• EXERCISE: Can the data below be echoed back word for word?

___ INFORMATION SUPPLIED ___

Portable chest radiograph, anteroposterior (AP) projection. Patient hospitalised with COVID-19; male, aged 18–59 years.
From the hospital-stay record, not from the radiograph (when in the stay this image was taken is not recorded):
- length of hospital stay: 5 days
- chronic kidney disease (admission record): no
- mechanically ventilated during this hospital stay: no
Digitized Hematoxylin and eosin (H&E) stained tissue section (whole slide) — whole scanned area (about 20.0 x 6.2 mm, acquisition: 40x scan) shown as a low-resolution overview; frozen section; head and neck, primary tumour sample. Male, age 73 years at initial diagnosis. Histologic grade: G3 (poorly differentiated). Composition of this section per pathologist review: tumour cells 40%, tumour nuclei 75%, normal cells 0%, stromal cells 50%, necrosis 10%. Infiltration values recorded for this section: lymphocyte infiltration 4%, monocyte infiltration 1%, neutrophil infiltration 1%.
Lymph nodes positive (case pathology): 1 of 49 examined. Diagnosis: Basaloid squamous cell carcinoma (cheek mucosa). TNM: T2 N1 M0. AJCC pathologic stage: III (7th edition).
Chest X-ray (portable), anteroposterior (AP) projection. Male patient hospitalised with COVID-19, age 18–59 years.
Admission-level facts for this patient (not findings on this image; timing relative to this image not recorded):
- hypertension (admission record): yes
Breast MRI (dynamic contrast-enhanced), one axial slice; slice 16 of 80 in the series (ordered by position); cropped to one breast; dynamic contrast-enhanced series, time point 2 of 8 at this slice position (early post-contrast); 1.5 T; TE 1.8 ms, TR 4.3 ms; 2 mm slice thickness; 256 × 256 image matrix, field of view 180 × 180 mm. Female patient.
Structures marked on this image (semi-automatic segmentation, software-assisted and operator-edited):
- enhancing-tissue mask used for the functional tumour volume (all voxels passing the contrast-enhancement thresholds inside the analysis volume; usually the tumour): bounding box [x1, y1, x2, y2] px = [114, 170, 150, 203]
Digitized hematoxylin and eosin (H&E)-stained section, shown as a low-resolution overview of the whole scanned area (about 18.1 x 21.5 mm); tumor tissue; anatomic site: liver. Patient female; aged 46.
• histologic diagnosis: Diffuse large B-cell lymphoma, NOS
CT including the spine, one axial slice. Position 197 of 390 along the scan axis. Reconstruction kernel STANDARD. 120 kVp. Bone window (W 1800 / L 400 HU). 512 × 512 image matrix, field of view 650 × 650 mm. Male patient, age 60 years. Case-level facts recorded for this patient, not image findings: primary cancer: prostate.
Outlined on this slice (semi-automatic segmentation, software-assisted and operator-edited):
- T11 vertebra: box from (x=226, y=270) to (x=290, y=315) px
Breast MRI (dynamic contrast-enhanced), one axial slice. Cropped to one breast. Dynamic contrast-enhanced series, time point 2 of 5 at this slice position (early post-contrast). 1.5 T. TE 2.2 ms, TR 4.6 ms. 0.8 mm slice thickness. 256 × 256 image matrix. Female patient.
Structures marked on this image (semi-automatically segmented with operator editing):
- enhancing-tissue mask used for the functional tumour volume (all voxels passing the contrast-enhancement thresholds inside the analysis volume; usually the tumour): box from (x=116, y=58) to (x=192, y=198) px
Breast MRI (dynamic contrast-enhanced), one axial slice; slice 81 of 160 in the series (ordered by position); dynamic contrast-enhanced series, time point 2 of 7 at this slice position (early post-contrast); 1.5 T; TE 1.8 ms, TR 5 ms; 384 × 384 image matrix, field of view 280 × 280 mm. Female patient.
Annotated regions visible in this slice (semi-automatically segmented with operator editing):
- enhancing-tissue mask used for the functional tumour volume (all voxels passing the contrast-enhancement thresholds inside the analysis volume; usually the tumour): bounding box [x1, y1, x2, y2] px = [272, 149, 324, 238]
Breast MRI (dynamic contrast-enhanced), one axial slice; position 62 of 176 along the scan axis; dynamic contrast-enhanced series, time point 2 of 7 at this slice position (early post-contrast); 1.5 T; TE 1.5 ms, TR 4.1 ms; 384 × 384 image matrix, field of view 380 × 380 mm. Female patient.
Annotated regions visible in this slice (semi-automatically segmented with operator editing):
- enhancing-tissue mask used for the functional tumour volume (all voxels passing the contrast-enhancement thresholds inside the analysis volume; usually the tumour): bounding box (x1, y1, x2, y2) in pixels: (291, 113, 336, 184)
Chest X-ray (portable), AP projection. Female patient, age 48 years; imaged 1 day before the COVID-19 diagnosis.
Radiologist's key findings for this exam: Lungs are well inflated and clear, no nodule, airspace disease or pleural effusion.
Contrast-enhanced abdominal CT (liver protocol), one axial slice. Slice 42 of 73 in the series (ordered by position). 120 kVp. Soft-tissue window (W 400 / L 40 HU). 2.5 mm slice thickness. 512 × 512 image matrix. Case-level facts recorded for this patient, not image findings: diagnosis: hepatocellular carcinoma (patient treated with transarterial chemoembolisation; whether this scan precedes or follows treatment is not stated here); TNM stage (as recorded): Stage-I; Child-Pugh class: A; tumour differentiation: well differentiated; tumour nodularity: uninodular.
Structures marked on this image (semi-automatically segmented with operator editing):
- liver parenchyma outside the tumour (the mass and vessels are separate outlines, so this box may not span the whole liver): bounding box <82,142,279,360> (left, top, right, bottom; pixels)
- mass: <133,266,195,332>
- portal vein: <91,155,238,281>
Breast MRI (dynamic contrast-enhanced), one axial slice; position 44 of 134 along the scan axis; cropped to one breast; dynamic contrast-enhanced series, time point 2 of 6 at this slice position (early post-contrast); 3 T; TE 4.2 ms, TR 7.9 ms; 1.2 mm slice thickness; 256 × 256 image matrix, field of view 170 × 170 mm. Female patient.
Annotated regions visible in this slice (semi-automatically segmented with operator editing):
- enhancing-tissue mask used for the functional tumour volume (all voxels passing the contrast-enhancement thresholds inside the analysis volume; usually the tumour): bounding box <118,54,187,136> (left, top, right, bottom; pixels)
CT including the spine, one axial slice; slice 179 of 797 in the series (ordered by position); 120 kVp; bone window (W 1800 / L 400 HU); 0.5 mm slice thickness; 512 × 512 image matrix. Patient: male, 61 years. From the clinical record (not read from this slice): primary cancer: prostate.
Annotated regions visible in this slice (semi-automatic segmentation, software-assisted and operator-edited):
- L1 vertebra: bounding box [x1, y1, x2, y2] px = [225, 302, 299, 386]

___

• SOLUTION TO THIS EXERCISE:
Portable chest radiograph, anteroposterior (AP) projection. Patient hospitalised with COVID-19; male, aged 18–59 years.
From the hospital-stay record, not from the radiograph (when in the stay this image was taken is not recorded):
- length of hospital stay: 5 days
- chronic kidney disease (admission record): no
- mechanically ventilated during this hospital stay: no
Digitized Hematoxylin and eosin (H&E) stained tissue section (whole slide) — whole scanned area (about 20.0 x 6.2 mm, acquisition: 40x scan) shown as a low-resolution overview; frozen section; head and neck, primary tumour sample. Male, age 73 years at initial diagnosis. Histologic grade: G3 (poorly differentiated). Composition of this section per pathologist review: tumour cells 40%, tumour nuclei 75%, normal cells 0%, stromal cells 50%, necrosis 10%. Infiltration values recorded for this section: lymphocyte infiltration 4%, monocyte infiltration 1%, neutrophil infiltration 1%.
Lymph nodes positive (case pathology): 1 of 49 examined. Diagnosis: Basaloid squamous cell carcinoma (cheek mucosa). TNM: T2 N1 M0. AJCC pathologic stage: III (7th edition).
Chest X-ray (portable), anteroposterior (AP) projection. Male patient hospitalised with COVID-19, age 18–59 years.
Admission-level facts for this patient (not findings on this image; timing relative to this image not recorded):
- hypertension (admission record): yes
Breast MRI (dynamic contrast-enhanced), one axial slice; slice 16 of 80 in the series (ordered by position); cropped to one breast; dynamic contrast-enhanced series, time point 2 of 8 at this slice position (early post-contrast); 1.5 T; TE 1.8 ms, TR 4.3 ms; 2 mm slice thickness; 256 × 256 image matrix, field of view 180 × 180 mm. Female patient.
Structures marked on this image (semi-automatic segmentation, software-assisted and operator-edited):
- enhancing-tissue mask used for the functional tumour volume (all voxels passing the contrast-enhancement thresholds inside the analysis volume; usually the tumour): bounding box [x1, y1, x2, y2] px = [114, 170, 150, 203]
Digitized hematoxylin and eosin (H&E)-stained section, shown as a low-resolution overview of the whole scanned area (about 18.1 x 21.5 mm); tumor tissue; anatomic site: liver. Patient female; aged 46.
• histologic diagnosis: Diffuse large B-cell lymphoma, NOS
CT including the spine, one axial slice. Position 197 of 390 along the scan axis. Reconstruction kernel STANDARD. 120 kVp. Bone window (W 1800 / L 400 HU). 512 × 512 image matrix, field of view 650 × 650 mm. Male patient, age 60 years. Case-level facts recorded for this patient, not image findings: primary cancer: prostate.
Outlined on this slice (semi-automatic segmentation, software-assisted and operator-edited):
- T11 vertebra: box from (x=226, y=270) to (x=290, y=315) px
Breast MRI (dynamic contrast-enhanced), one axial slice. Cropped to one breast. Dynamic contrast-enhanced series, time point 2 of 5 at this slice position (early post-contrast). 1.5 T. TE 2.2 ms, TR 4.6 ms. 0.8 mm slice thickness. 256 × 256 image matrix. Female patient.
Structures marked on this image (semi-automatically segmented with operator editing):
- enhancing-tissue mask used for the functional tumour volume (all voxels passing the contrast-enhancement thresholds inside the analysis volume; usually the tumour): box from (x=116, y=58) to (x=192, y=198) px
Breast MRI (dynamic contrast-enhanced), one axial slice; slice 81 of 160 in the series (ordered by position); dynamic contrast-enhanced series, time point 2 of 7 at this slice position (early post-contrast); 1.5 T; TE 1.8 ms, TR 5 ms; 384 × 384 image matrix, field of view 280 × 280 mm. Female patient.
Annotated regions visible in this slice (semi-automatically segmented with operator editing):
- enhancing-tissue mask used for the functional tumour volume (all voxels passing the contrast-enhancement thresholds inside the analysis volume; usually the tumour): bounding box [x1, y1, x2, y2] px = [272, 149, 324, 238]
Breast MRI (dynamic contrast-enhanced), one axial slice; position 62 of 176 along the scan axis; dynamic contrast-enhanced series, time point 2 of 7 at this slice position (early post-contrast); 1.5 T; TE 1.5 ms, TR 4.1 ms; 384 × 384 image matrix, field of view 380 × 380 mm. Female patient.
Annotated regions visible in this slice (semi-automatically segmented with operator editing):
- enhancing-tissue mask used for the functional tumour volume (all voxels passing the contrast-enhancement thresholds inside the analysis volume; usually the tumour): bounding box (x1, y1, x2, y2) in pixels: (291, 113, 336, 184)
Chest X-ray (portable), AP projection. Female patient, age 48 years; imaged 1 day before the COVID-19 diagnosis.
Radiologist's key findings for this exam: Lungs are well inflated and clear, no nodule, airspace disease or pleural effusion.
Contrast-enhanced abdominal CT (liver protocol), one axial slice. Slice 42 of 73 in the series (ordered by position). 120 kVp. Soft-tissue window (W 400 / L 40 HU). 2.5 mm slice thickness. 512 × 512 image matrix. Case-level facts recorded for this patient, not image findings: diagnosis: hepatocellular carcinoma (patient treated with transarterial chemoembolisation; whether this scan precedes or follows treatment is not stated here); TNM stage (as recorded): Stage-I; Child-Pugh class: A; tumour differentiation: well differentiated; tumour nodularity: uninodular.
Structures marked on this image (semi-automatically segmented with operator editing):
- liver parenchyma outside the tumour (the mass and vessels are separate outlines, so this box may not span the whole liver): bounding box <82,142,279,360> (left, top, right, bottom; pixels)
- mass: <133,266,195,332>
- portal vein: <91,155,238,281>
Breast MRI (dynamic contrast-enhanced), one axial slice; position 44 of 134 along the scan axis; cropped to one breast; dynamic contrast-enhanced series, time point 2 of 6 at this slice position (early post-contrast); 3 T; TE 4.2 ms, TR 7.9 ms; 1.2 mm slice thickness; 256 × 256 image matrix, field of view 170 × 170 mm. Female patient.
Annotated regions visible in this slice (semi-automatically segmented with operator editing):
- enhancing-tissue mask used for the functional tumour volume (all voxels passing the contrast-enhancement thresholds inside the analysis volume; usually the tumour): bounding box <118,54,187,136> (left, top, right, bottom; pixels)
CT including the spine, one axial slice; slice 179 of 797 in the series (ordered by position); 120 kVp; bone window (W 1800 / L 400 HU); 0.5 mm slice thickness; 512 × 512 image matrix. Patient: male, 61 years. From the clinical record (not read from this slice): primary cancer: prostate.
Annotated regions visible in this slice (semi-automatic segmentation, software-assisted and operator-edited):
- L1 vertebra: bounding box [x1, y1, x2, y2] px = [225, 302, 299, 386]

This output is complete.